À
Muriel Pénicaud,
Ministère du travail, 🧭Gouvernement Philippe 2 •
20 nov. 2018M. Olivier Damaisin attire l'attention de Mme la ministre du travail sur l'extension du plan amiante pour la période de 1998 à 2012 pour les salariés de l'usine Metal Aquitaine de Fumel (47). L'usine étant fermée désormais, les salariés licenciés, reste la question des indemnités et des droits à la retraite. De l'amiante a été trouvée et il est aujourd'hui certain qu'il y en ait encore dans les murs et dans les sols. Le risque sanitaire pèse également sur les riverains (habitants de l'avenue de l'usine) qui pourraient être exposés aux particules d'amiante lors de travaux ou de démolitions futurs de bâtiments de l'usine.
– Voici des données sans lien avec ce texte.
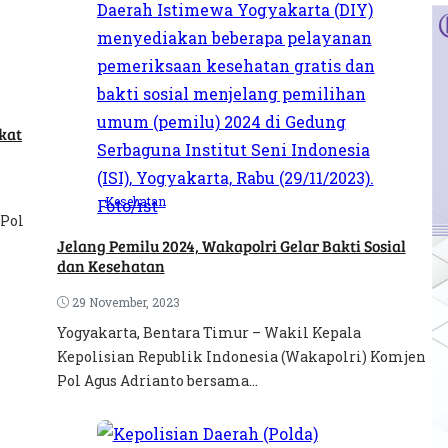
kat
Kesehatan
 Pol
Jelang Pemilu 2024, Wakapolri Gelar Bakti Sosial
dan Kesehatan
29 November, 2023
Yogyakarta, Bentara Timur – Wakil Kepala
Kepolisian Republik Indonesia (Wakapolri) Komjen
Pol Agus Adrianto bersama...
Or l'extension du plan amiante pour la période 1998 à 2012, qui permet aux travailleurs exposés de partir plus tôt en retraite et de bénéficier de l'Allocation de cessation d'activité des travailleurs de l'amiante (ACAATA), avait été validée par le tribunal administratif de Bordeaux en avril 2018. Le jugement s'appuyait notamment sur les nombreux rapports d'expertises montrant qu'en dépit des obligations de désamiantage faites aux propriétaires et actionnaires successifs de l'usine depuis 1997, l'amiante est restée présente à l'usine, au moins jusqu'en 2012, dans les toitures, les fours ou les canalisations de refroidissements. La décision du tribunal administratif de Bordeaux du 26 avril 2018 permettait en effet à tous les salariés ayant travaillé à l'usine entre 1998 et 2012 de déposer un dossier de prise en charge. Il lui demande de bien vouloir à nouveau étudier le dossier pour les quelques salariés qui ont le sentiment, justifié, de subir une double peine : la perte de leur emploi et la privation de droits légitimes.